In "Turn Left" even Donna is faced with what her life would be if the Doctor was never in it. We see a body being rolled away and a hand with a sonic screwdriver in it. The Doctor dies because he didn't have Donna to help him and as a result, all the things he prevented from happening happen. The spider queen wins, the airborn Titantic takes out most of London, the hospital stays on the moon killing everyone in it including Sarah Jane Smith and more. The world goes to hell all because Donna never meets the Doctor and helps him. Again, his absence is composed of all the bad things that happen and it becomes a character again. His absence truly is the representation of doom.
Even the 11th Doctor must go through this in "The Big Bang". One of my saddest moments is when the 11th Doctor gives himself up to the crack in Amy Pond's wall to right time, essentially erasing himself in time. Watching Amy's life as she grows up feels all wrong because it doesn't have the Doctor in it. It also makes his reappearance (arguably) the most joyous moment in the show.
We know what the Doctor's negative space leaves---doom and despair--because we've been shown repeatedly what a Doctor Who world would be like without the Doctor in it. His absence speaks just as loud as his presence and it shakes us to our very core.
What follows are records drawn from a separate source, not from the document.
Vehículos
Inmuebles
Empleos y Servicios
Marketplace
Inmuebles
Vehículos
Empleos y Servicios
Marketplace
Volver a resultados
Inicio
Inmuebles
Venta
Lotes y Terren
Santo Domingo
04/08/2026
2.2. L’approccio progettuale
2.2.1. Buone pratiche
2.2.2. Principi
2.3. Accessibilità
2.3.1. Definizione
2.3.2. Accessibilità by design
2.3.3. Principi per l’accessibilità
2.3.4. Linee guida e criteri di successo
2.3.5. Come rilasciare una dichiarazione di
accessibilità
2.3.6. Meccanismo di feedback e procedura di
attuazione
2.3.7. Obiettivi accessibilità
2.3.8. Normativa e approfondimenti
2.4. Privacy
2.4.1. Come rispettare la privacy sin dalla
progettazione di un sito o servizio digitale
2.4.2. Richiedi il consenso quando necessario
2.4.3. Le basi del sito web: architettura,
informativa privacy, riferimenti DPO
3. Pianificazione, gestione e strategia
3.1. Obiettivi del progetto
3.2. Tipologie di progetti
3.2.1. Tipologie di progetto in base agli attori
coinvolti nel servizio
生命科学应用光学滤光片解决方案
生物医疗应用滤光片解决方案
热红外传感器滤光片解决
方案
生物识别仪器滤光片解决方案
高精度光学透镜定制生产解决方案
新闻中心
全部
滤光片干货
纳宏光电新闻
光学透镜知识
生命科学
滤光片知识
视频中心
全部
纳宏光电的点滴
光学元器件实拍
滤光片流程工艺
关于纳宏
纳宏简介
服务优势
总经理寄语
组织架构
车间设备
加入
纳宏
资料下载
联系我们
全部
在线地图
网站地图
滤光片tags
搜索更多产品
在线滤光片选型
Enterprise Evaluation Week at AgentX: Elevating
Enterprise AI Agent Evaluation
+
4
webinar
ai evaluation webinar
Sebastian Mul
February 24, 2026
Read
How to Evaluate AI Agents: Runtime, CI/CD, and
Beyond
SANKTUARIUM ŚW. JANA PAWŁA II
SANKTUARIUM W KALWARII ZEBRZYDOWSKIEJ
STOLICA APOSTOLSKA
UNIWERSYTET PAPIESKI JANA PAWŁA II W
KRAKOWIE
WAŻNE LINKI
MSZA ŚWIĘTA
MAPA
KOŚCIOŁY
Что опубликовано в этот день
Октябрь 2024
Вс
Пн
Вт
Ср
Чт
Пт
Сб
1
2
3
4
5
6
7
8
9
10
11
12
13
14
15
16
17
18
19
It also tells us why the companions so dread the day they have to leave the Doctor. They are essentially giving the magic up one way or another. I find it so fascinating that a show is able to make a character out of a character disappearing and that they go to such great lengths to remind us what that character's presence means. But if any show is going to do it so eloquently I am not surprised at all that it is Doctor Who.
So what do you guys think of this concept?